§ **WRITTEN INSTRUCTION**:
Can you copy out the entries below, word for word, from the very first line through the line containing "scientific name: Sonchus oleraceus", with that line included?
-- Start EXTRACTED ENTRIES --
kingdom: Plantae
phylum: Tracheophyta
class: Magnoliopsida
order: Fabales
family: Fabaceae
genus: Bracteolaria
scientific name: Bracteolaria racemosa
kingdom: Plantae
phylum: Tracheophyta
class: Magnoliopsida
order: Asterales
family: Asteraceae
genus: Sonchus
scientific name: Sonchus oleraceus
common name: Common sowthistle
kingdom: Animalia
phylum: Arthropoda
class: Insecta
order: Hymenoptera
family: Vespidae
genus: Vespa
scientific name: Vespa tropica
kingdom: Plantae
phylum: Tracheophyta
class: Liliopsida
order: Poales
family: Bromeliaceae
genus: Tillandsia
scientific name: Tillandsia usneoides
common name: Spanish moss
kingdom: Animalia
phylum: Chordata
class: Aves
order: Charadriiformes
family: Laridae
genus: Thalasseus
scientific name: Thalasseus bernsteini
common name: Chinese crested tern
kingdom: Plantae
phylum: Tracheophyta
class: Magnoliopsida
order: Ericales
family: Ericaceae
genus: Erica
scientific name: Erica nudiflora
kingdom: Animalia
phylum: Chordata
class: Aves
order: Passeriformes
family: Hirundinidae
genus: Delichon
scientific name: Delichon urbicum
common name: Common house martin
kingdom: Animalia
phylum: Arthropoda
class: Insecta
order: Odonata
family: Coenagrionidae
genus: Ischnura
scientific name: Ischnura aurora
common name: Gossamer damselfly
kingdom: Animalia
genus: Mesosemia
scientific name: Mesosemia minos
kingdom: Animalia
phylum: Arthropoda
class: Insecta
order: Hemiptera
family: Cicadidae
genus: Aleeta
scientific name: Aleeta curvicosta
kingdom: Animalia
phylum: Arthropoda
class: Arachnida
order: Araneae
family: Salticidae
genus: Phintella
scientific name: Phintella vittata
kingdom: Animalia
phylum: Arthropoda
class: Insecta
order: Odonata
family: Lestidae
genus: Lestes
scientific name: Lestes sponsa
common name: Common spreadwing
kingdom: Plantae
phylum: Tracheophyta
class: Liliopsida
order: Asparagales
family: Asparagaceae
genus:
-- End EXTRACTED ENTRIES --
§ **ANSWER TO THE TASK**:
kingdom: Plantae
phylum: Tracheophyta
class: Magnoliopsida
order: Fabales
family: Fabaceae
genus: Bracteolaria
scientific name: Bracteolaria racemosa
kingdom: Plantae
phylum: Tracheophyta
class: Magnoliopsida
order: Asterales
family: Asteraceae
genus: Sonchus
scientific name: Sonchus oleraceus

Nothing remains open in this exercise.